In Warschau erzählt jeder einzelne Stein vom Kampf ums Überleben, vom Mut zur Wiedergeburt, von dem Wunsch, Erinnerungen zu bewahren. Warschau ist starrsinnig und rebellisch. Diese Haltung führte dazu, dass es immer wieder unterdrückt wurde von den Schweden ebenso wie von den Zaristen, Nazis und Sowjets-, seit König Sigismund III. Wasa 1596 beschloss, die Residenz der Könige von der Hauptstadt Krakau nach Warschau zu verlegen. Das Symbol der Stadt ist eine kriegerische Meerjungfrau mit Schild und Säbel. Dies geht auf eine Legende zurück, nach der diese Meeresamazone einem Fischer erschien und ihm prophezeite, dass genau an dieser Stelle, einmal eine unzerstörbare Stadt stehen würde. Und sie hatte Recht. Obwohl 85 Prozent von Warschaus Gebäuden im Zweiten Weltkrieg zerstört und die meisten seiner Einwohner getötet oder in Konzentrationslager deportiert wurden oder einfach aus der Stadt geflohen waren, erhob sich Warschau wie Phönix aus der Asche. Heute ist es die Hauptstadt eines Landes, das der Europäischen Union angehört und wohlhabender ist denn je.

Die Weichsel teilt die Stadt in zwei Teile.

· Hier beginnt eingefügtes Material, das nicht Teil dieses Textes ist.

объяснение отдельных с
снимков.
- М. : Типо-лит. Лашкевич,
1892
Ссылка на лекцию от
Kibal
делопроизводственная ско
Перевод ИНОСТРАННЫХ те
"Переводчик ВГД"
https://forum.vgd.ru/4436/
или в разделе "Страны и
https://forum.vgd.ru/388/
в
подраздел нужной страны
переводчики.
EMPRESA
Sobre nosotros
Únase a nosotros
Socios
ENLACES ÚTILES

Die meisten historischen Monumente liegen auf der linken Seite des Flusses. Kritiker behaupten, Stare Miasto – die Altstadt mit ihrem Marktplatz Rynek – sei eine Fälschung, denn sie wurde neu aufgebaut. Allerdings muss man anerkennen, dass die alten Häuser heute ihrem ursprünglichen Aussehen viel näher sind, als zu der Zeit ihrer Bombardierung. Bei der Gestaltung der Fassaden orientierte man sich an 22 Ansichten, die der venezianische Künstler Bernardo
Bellotto (,,Canaletto“) Mitte des 18. Jh. von der Altstadt Warschaus gemalt hatte. Zwischen 1971 und 1984 rekonstruierte die Stadt
außerdem das Königsschloss der Stadt (Zamek Królewski), sowie den ältesten Sakralbau Warschaus, die gotische Katedra Sw. Jana.

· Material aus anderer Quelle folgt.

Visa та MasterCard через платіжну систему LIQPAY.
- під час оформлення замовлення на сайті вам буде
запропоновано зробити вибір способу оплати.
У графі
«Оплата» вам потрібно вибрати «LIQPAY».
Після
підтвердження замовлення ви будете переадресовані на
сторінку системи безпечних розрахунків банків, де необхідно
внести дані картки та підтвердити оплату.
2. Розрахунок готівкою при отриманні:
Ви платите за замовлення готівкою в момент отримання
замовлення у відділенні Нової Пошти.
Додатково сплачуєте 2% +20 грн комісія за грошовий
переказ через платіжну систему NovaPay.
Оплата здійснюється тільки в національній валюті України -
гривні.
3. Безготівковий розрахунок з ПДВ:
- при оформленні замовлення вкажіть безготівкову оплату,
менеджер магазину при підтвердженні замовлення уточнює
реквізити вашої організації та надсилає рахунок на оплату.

An das Warschauer Ghetto dagegen erinnern heute nur noch drei Mauerabschnitte und drei Denkmäler.

In Warschau leben zur Zeit etwa 1,6 Millionen Menschen, die eine intensive urbane Entwicklung nötig machten, wobei jedoch
stets auf ausreichend Grünflächen geachtet wurde. Daneben gibt es viele historische Parks, wie den Wilanów, der einen barocken Palast umgibt, oder den Lazienki Park mit einem Denkmal des Musikers Frédéric Chopin, der dreißig Jahre in Warschau lebte.
Das schönste der neu errichteten städtischen Gebäude ist direkt an den botanischen Garten angebaut: die Biblioteka Uniwersytecka
(2000). Besonders sensationell sind ihre hängenden Gärten, zu denen man über eine spektakuläre Treppe gelangt.

Die neuen Hochhäuser, wie der Trade Tower und das Finanzcenter, sind dagegen weniger Aufsehen erregend. Sie agieren als zum Palac Kultury i Nauki, dem Palast für Kultur und Wissenschaft. Dieser wurde 1954 als Geschenk“ Stalins errichtet und ist mit 231 Metern das höchste Gebäude Polens. Die Warschauer sagen, vom Kulturpalast aus habe man den schönsten Blick, denn dies sei der einzige Ort, von dem aus man dieses Bauwerk nicht sehen kann.